Features
Trellis is a linked data server that can be used for storing large volumes of content, particularly in cases where that content is stored for years and decades.
Scalability
Trellis has been built on components that already support horizontal scalability: Kafka, Zookeeper and Spark. While it is possible to run Trellis on a single machine, scaling out across a cluster is well-defined and supported. Trellis is "eventually consistent", meaning that many operations run asynchronously. While this makes the system very responsive, it also means that clients cannot expect operations to be atomic. In general, per-resource operations are atomic; operations that cause other resources to change are handled asynchronously.
Durability
Data integrity is vitally important for content that is stored for years and decades. Trellis makes it possible to retrieve the state of any resource at any, arbitrary point in time. This also means that nothing is ever truly deleted. For every operation that changes a resource, there is a full audit log available through standard LDP mechanisms. This audit log lists who made what change and when that change was made.
Modularity
The overall code base for Trellis is small, and it is divided up into even smaller modules each of which can be maintained independently. This simplifies maintenance and it also makes it easy to customize individual components as needed. Trellis has also been designed to fully support OSGi deployment.
Flexibility
Because Trellis is built on top of LDP, clients that interact with it tend to use a lot of RDF (e.g. JSON-LD). Trellis enforces only a very minimal set of restrictions on what RDF is allowable: basically, if LDP prohibits it, Trellis does not allow it; otherwise, pretty much anything goes. You can use any RDF vocabulary; you can store binaries of any type. Any special handling of particular content types needs to be handled in another layer of your software stack.
Web Standards
There are a lot of standards in existence.
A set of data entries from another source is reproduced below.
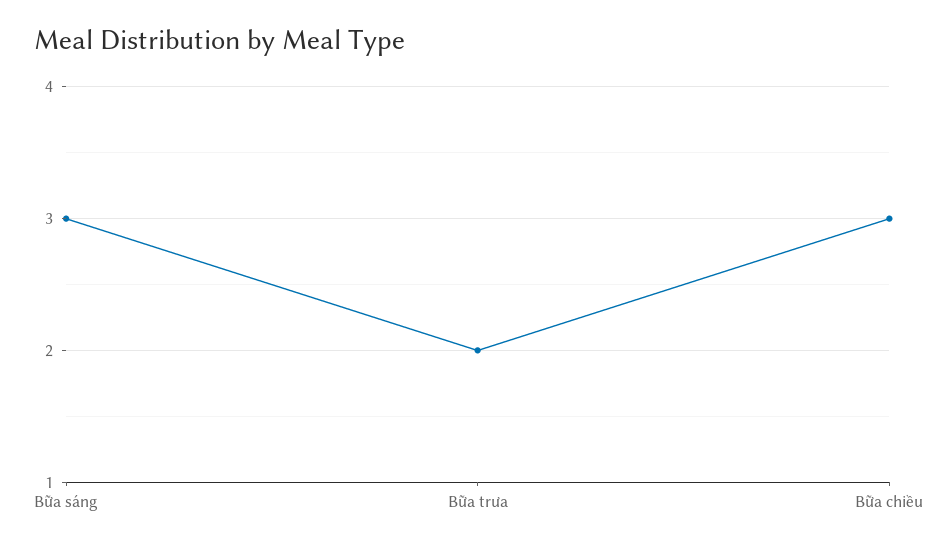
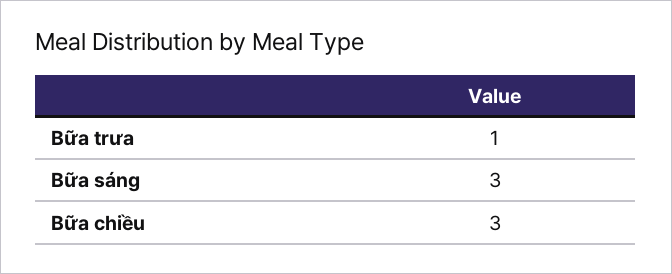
  {
    "Bữa sáng": 3,
-   "Bữa trưa": 2,
+   "Bữa trưa": 1,
    "Bữa chiều": 3
  }

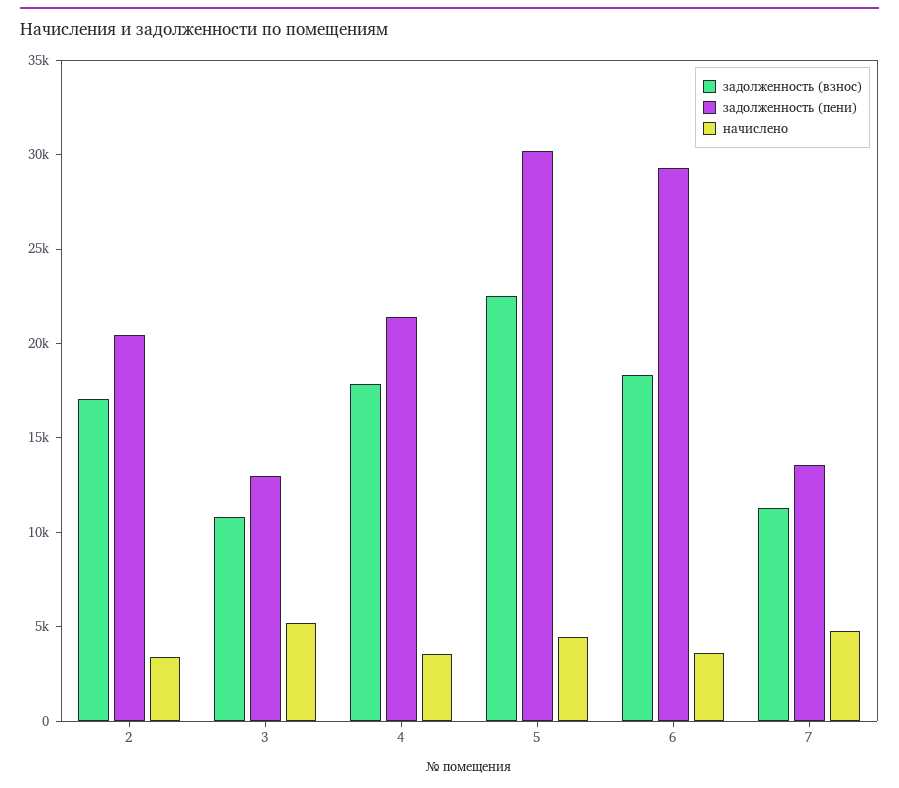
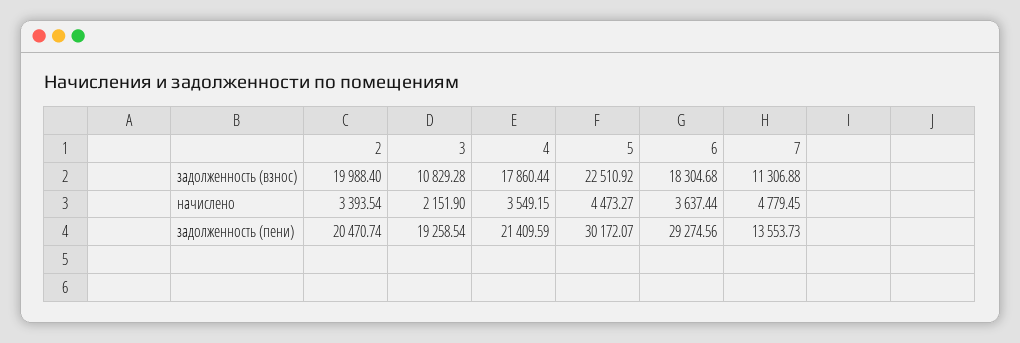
  {
    "задолженность (взнос)": {
-     "2": 17000,
+     "2": 19988.4,
      "3": 10829.28,
      "4": 17860.44,
      "5": 22510.92,
      "6": 18304.68,
      "7": 11306.88
    },
    "задолженность (пени)": {
      "2": 20470.74,
-     "3": 13000,
+     "3": 19258.54,
      "4": 21409.59,
      "5": 30172.07,
      "6": 29274.56,
      "7": 13553.73
    },
    "начислено": {
      "2": 3393.54,
-     "3": 5000,
+     "3": 2151.9,
      "4": 3549.15,
      "5": 4473.27,
      "6": 3637.44,
      "7": 4779.45
    }
  }

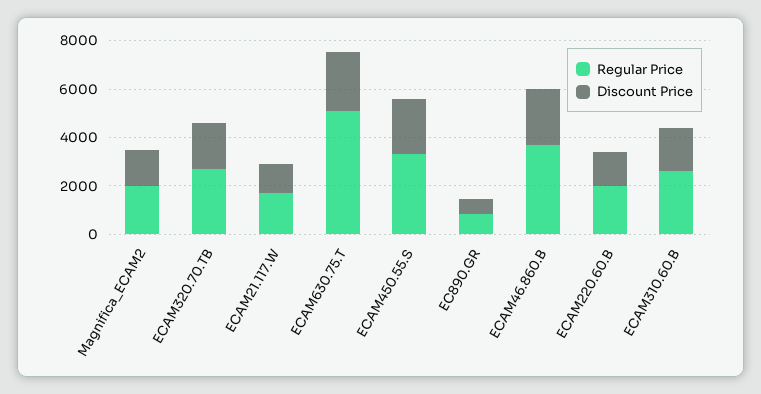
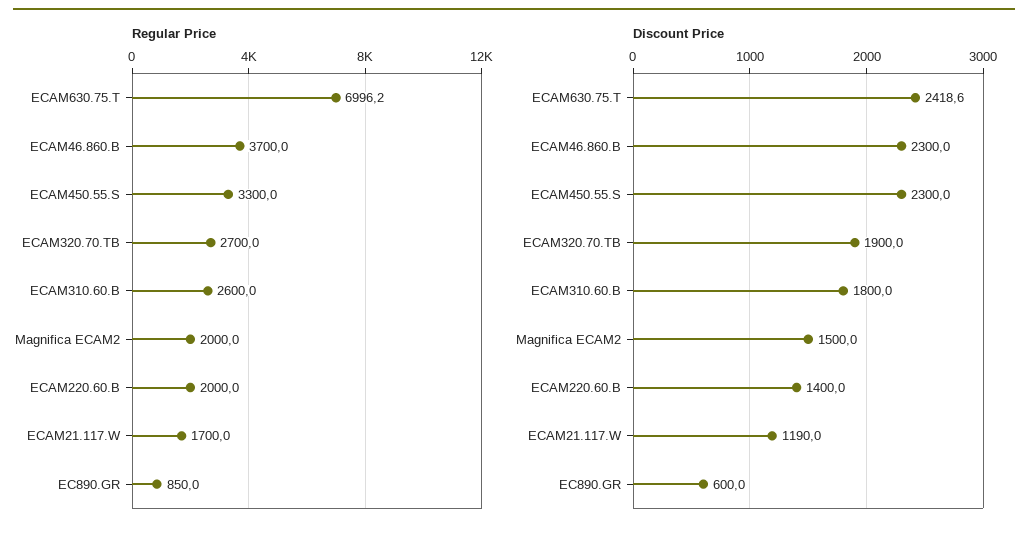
  {
    "Regular Price": {
      "Magnifica_ECAM2": 2000,
      "ECAM320.70.TB": 2700,
      "ECAM21.117.W": 1700,
-     "ECAM630.75.T": 5000,
+     "ECAM630.75.T": 6996.2,
      "ECAM450.55.S": 3300,
      "EC890.GR": 850,
      "ECAM46.860.B": 3700,
      "ECAM220.60.B": 2000,
      "ECAM310.60.B": 2600
    },
    "Discount Price": {
      "Magnifica_ECAM2": 1500,
      "ECAM320.70.TB": 1900,
      "ECAM21.117.W": 1190,
      "ECAM630.75.T": 2418.6,
      "ECAM450.55.S": 2300,
      "EC890.GR": 600,
      "ECAM46.860.B": 2300,
      "ECAM220.60.B": 1400,
      "ECAM310.60.B": 1800
    }
  }

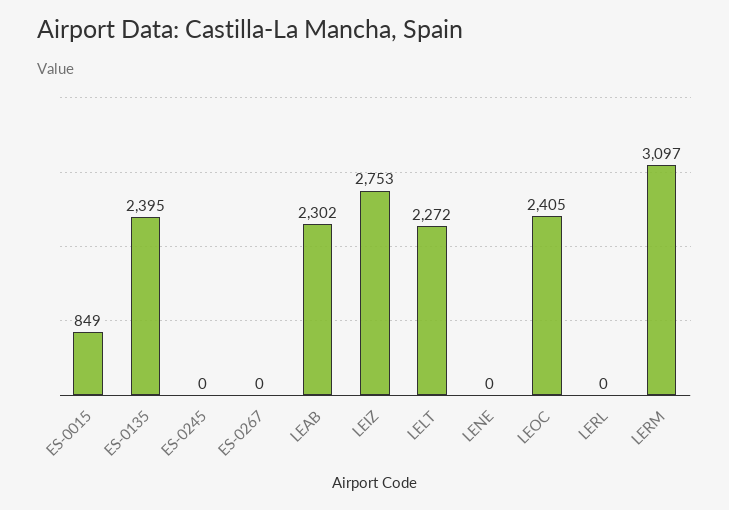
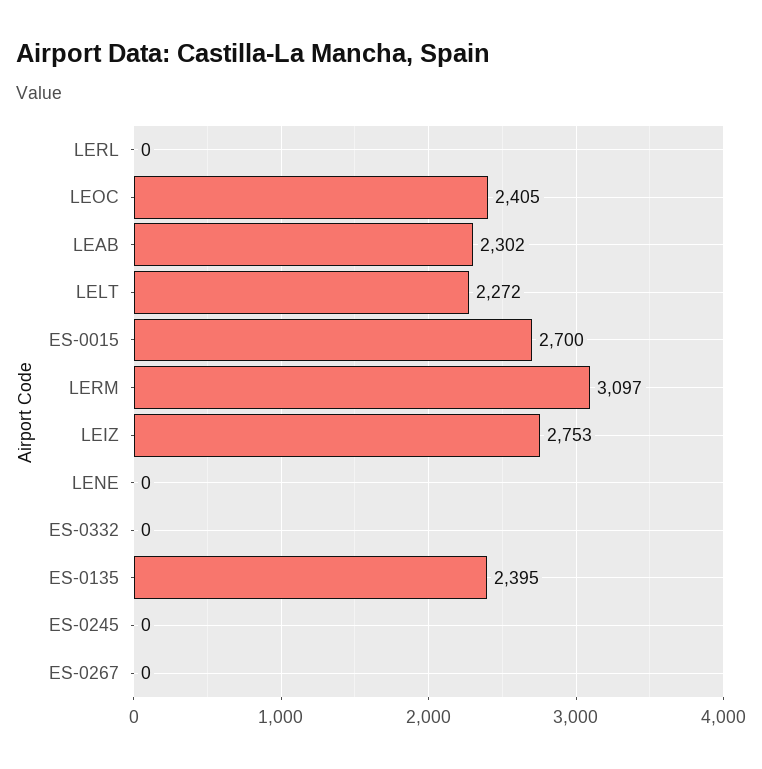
  {
-   "ES-0015": 849,
+   "ES-0015": 2700,
    "ES-0135": 2395,
    "ES-0245": 0,
    "ES-0267": 0,
    "LEAB": 2302,
    "LEIZ": 2753,
    "LELT": 2272,
    "LENE": 0,
    "LEOC": 2405,
    "LERL": 0,
-   "LERM": 3097
+   "LERM": 3097,
+   "ES-0332": 0
  }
Trellis has selected to conform to a collection of well-defined and broadly used specifications because doing so provides a solid and well-understood foundation for interacting with the software. This also makes the Trellis API stable and consistent.
External Integrations
Any time a resource is created, modified or deleted, a notification is made available, making it easy to use an integration framework to connect Trellis to external applications. The notifications provide enough information to make informed routing decisions without being too heavy.
Underlying Specifications
Trellis is an HTTP/1.1 server designed to comply with the following specifications:
- W3C LDP Server
- W3C Activity Streams
- RFC 7089 (HTTP Framework for Time-Based Access to Resource States -- Memento)
- RFC 3230 (Instance Digests in HTTP)
- Solid WebAC (Authorization and Access Control)
Source Code
All source code is open and licensed as Apache 2. Contributions are welcome. Project source code and additional information is available on github.com at trellis-ldp/trellis. Trellis is written primarily in Java.